__SUPPLIED MATERIAL__.
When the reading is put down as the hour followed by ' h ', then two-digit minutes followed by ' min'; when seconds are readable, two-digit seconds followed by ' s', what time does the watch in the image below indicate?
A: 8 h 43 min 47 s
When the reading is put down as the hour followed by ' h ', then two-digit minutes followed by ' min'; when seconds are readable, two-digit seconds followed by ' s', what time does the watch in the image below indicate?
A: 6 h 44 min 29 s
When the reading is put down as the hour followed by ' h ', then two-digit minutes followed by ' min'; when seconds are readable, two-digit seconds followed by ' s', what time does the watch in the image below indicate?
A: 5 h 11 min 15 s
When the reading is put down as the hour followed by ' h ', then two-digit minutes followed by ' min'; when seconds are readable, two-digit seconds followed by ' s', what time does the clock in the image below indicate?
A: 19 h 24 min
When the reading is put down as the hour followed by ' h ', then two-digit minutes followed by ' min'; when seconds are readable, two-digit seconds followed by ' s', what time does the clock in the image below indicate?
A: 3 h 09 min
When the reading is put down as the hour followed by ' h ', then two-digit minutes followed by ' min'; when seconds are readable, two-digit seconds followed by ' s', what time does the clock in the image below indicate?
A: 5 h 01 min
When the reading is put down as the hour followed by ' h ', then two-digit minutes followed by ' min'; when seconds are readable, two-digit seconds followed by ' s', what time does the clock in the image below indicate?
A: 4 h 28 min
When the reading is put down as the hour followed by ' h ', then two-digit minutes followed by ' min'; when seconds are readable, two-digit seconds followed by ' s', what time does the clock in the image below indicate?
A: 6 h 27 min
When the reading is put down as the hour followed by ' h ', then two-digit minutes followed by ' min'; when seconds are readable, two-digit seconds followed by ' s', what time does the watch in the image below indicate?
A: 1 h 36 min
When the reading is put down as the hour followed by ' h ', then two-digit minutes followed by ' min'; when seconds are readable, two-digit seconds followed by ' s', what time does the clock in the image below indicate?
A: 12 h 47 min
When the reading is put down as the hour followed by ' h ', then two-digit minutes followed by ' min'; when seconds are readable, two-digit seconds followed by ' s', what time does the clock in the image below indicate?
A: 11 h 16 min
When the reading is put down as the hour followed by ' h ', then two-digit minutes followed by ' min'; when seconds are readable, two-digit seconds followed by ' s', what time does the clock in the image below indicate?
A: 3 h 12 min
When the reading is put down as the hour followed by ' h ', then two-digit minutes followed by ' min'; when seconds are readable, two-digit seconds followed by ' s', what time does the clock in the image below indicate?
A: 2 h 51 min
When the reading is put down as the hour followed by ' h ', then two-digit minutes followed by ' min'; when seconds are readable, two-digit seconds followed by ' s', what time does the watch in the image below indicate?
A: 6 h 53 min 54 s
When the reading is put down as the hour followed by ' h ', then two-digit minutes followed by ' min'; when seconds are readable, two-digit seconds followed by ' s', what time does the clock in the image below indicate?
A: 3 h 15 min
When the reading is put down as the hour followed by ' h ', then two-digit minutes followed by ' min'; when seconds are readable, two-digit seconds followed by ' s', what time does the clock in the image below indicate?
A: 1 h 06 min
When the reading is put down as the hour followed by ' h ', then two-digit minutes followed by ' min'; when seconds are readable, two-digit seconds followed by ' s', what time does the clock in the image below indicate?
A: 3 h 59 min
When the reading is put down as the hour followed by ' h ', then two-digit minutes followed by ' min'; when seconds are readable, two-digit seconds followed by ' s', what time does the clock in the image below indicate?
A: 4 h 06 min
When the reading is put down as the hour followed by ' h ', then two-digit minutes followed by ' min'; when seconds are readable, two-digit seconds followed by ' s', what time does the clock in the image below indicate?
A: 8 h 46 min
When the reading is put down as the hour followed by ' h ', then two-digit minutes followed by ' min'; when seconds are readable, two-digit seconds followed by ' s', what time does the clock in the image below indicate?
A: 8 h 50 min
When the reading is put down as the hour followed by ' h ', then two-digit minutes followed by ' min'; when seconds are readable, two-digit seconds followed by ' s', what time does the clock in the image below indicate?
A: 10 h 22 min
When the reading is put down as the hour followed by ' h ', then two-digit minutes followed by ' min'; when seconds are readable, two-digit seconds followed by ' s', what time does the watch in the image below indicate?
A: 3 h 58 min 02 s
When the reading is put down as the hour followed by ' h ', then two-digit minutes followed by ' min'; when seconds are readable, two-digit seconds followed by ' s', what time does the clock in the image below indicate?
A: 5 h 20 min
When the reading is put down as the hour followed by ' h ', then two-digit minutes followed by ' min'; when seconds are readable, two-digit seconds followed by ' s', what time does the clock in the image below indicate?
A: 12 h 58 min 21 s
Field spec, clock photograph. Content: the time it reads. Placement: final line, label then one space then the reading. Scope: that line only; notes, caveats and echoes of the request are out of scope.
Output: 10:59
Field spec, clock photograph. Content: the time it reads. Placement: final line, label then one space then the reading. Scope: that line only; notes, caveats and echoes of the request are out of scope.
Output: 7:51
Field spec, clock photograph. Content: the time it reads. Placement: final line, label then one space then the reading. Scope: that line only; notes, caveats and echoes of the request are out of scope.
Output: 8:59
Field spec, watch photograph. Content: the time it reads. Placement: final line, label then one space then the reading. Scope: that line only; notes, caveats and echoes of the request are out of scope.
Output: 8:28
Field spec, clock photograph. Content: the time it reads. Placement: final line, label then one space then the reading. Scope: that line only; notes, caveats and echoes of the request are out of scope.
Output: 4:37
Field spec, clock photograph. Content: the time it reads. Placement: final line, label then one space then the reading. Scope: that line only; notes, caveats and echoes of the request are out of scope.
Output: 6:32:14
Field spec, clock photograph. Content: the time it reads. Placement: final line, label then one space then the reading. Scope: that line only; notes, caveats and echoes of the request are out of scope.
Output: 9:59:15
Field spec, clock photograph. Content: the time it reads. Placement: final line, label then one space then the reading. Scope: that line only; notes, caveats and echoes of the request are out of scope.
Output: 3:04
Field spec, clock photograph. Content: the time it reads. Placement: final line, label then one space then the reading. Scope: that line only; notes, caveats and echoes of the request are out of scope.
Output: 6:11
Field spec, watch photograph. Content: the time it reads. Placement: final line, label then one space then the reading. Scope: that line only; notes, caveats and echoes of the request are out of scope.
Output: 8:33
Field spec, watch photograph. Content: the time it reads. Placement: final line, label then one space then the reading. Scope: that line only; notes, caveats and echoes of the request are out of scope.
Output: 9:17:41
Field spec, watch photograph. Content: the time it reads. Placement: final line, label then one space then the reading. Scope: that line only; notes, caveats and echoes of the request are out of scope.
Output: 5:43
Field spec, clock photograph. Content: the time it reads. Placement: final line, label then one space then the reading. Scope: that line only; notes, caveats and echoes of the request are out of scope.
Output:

__AIM__.
Can you copy out all of the entries above verbatim, keeping every line the same?

__ANSWER IN FULL__.
When the reading is put down as the hour followed by ' h ', then two-digit minutes followed by ' min'; when seconds are readable, two-digit seconds followed by ' s', what time does the watch in the image below indicate?
A: 8 h 43 min 47 s
When the reading is put down as the hour followed by ' h ', then two-digit minutes followed by ' min'; when seconds are readable, two-digit seconds followed by ' s', what time does the watch in the image below indicate?
A: 6 h 44 min 29 s
When the reading is put down as the hour followed by ' h ', then two-digit minutes followed by ' min'; when seconds are readable, two-digit seconds followed by ' s', what time does the watch in the image below indicate?
A: 5 h 11 min 15 s
When the reading is put down as the hour followed by ' h ', then two-digit minutes followed by ' min'; when seconds are readable, two-digit seconds followed by ' s', what time does the clock in the image below indicate?
A: 19 h 24 min
When the reading is put down as the hour followed by ' h ', then two-digit minutes followed by ' min'; when seconds are readable, two-digit seconds followed by ' s', what time does the clock in the image below indicate?
A: 3 h 09 min
When the reading is put down as the hour followed by ' h ', then two-digit minutes followed by ' min'; when seconds are readable, two-digit seconds followed by ' s', what time does the clock in the image below indicate?
A: 5 h 01 min
When the reading is put down as the hour followed by ' h ', then two-digit minutes followed by ' min'; when seconds are readable, two-digit seconds followed by ' s', what time does the clock in the image below indicate?
A: 4 h 28 min
When the reading is put down as the hour followed by ' h ', then two-digit minutes followed by ' min'; when seconds are readable, two-digit seconds followed by ' s', what time does the clock in the image below indicate?
A: 6 h 27 min
When the reading is put down as the hour followed by ' h ', then two-digit minutes followed by ' min'; when seconds are readable, two-digit seconds followed by ' s', what time does the watch in the image below indicate?
A: 1 h 36 min
When the reading is put down as the hour followed by ' h ', then two-digit minutes followed by ' min'; when seconds are readable, two-digit seconds followed by ' s', what time does the clock in the image below indicate?
A: 12 h 47 min
When the reading is put down as the hour followed by ' h ', then two-digit minutes followed by ' min'; when seconds are readable, two-digit seconds followed by ' s', what time does the clock in the image below indicate?
A: 11 h 16 min
When the reading is put down as the hour followed by ' h ', then two-digit minutes followed by ' min'; when seconds are readable, two-digit seconds followed by ' s', what time does the clock in the image below indicate?
A: 3 h 12 min
When the reading is put down as the hour followed by ' h ', then two-digit minutes followed by ' min'; when seconds are readable, two-digit seconds followed by ' s', what time does the clock in the image below indicate?
A: 2 h 51 min
When the reading is put down as the hour followed by ' h ', then two-digit minutes followed by ' min'; when seconds are readable, two-digit seconds followed by ' s', what time does the watch in the image below indicate?
A: 6 h 53 min 54 s
When the reading is put down as the hour followed by ' h ', then two-digit minutes followed by ' min'; when seconds are readable, two-digit seconds followed by ' s', what time does the clock in the image below indicate?
A: 3 h 15 min
When the reading is put down as the hour followed by ' h ', then two-digit minutes followed by ' min'; when seconds are readable, two-digit seconds followed by ' s', what time does the clock in the image below indicate?
A: 1 h 06 min
When the reading is put down as the hour followed by ' h ', then two-digit minutes followed by ' min'; when seconds are readable, two-digit seconds followed by ' s', what time does the clock in the image below indicate?
A: 3 h 59 min
When the reading is put down as the hour followed by ' h ', then two-digit minutes followed by ' min'; when seconds are readable, two-digit seconds followed by ' s', what time does the clock in the image below indicate?
A: 4 h 06 min
When the reading is put down as the hour followed by ' h ', then two-digit minutes followed by ' min'; when seconds are readable, two-digit seconds followed by ' s', what time does the clock in the image below indicate?
A: 8 h 46 min
When the reading is put down as the hour followed by ' h ', then two-digit minutes followed by ' min'; when seconds are readable, two-digit seconds followed by ' s', what time does the clock in the image below indicate?
A: 8 h 50 min
When the reading is put down as the hour followed by ' h ', then two-digit minutes followed by ' min'; when seconds are readable, two-digit seconds followed by ' s', what time does the clock in the image below indicate?
A: 10 h 22 min
When the reading is put down as the hour followed by ' h ', then two-digit minutes followed by ' min'; when seconds are readable, two-digit seconds followed by ' s', what time does the watch in the image below indicate?
A: 3 h 58 min 02 s
When the reading is put down as the hour followed by ' h ', then two-digit minutes followed by ' min'; when seconds are readable, two-digit seconds followed by ' s', what time does the clock in the image below indicate?
A: 5 h 20 min
When the reading is put down as the hour followed by ' h ', then two-digit minutes followed by ' min'; when seconds are readable, two-digit seconds followed by ' s', what time does the clock in the image below indicate?
A: 12 h 58 min 21 s
Field spec, clock photograph. Content: the time it reads. Placement: final line, label then one space then the reading. Scope: that line only; notes, caveats and echoes of the request are out of scope.
Output: 10:59
Field spec, clock photograph. Content: the time it reads. Placement: final line, label then one space then the reading. Scope: that line only; notes, caveats and echoes of the request are out of scope.
Output: 7:51
Field spec, clock photograph. Content: the time it reads. Placement: final line, label then one space then the reading. Scope: that line only; notes, caveats and echoes of the request are out of scope.
Output: 8:59
Field spec, watch photograph. Content: the time it reads. Placement: final line, label then one space then the reading. Scope: that line only; notes, caveats and echoes of the request are out of scope.
Output: 8:28
Field spec, clock photograph. Content: the time it reads. Placement: final line, label then one space then the reading. Scope: that line only; notes, caveats and echoes of the request are out of scope.
Output: 4:37
Field spec, clock photograph. Content: the time it reads. Placement: final line, label then one space then the reading. Scope: that line only; notes, caveats and echoes of the request are out of scope.
Output: 6:32:14
Field spec, clock photograph. Content: the time it reads. Placement: final line, label then one space then the reading. Scope: that line only; notes, caveats and echoes of the request are out of scope.
Output: 9:59:15
Field spec, clock photograph. Content: the time it reads. Placement: final line, label then one space then the reading. Scope: that line only; notes, caveats and echoes of the request are out of scope.
Output: 3:04
Field spec, clock photograph. Content: the time it reads. Placement: final line, label then one space then the reading. Scope: that line only; notes, caveats and echoes of the request are out of scope.
Output: 6:11
Field spec, watch photograph. Content: the time it reads. Placement: final line, label then one space then the reading. Scope: that line only; notes, caveats and echoes of the request are out of scope.
Output: 8:33
Field spec, watch photograph. Content: the time it reads. Placement: final line, label then one space then the reading. Scope: that line only; notes, caveats and echoes of the request are out of scope.
Output: 9:17:41
Field spec, watch photograph. Content: the time it reads. Placement: final line, label then one space then the reading. Scope: that line only; notes, caveats and echoes of the request are out of scope.
Output: 5:43
Field spec, clock photograph. Content: the time it reads. Placement: final line, label then one space then the reading. Scope: that line only; notes, caveats and echoes of the request are out of scope.
Output:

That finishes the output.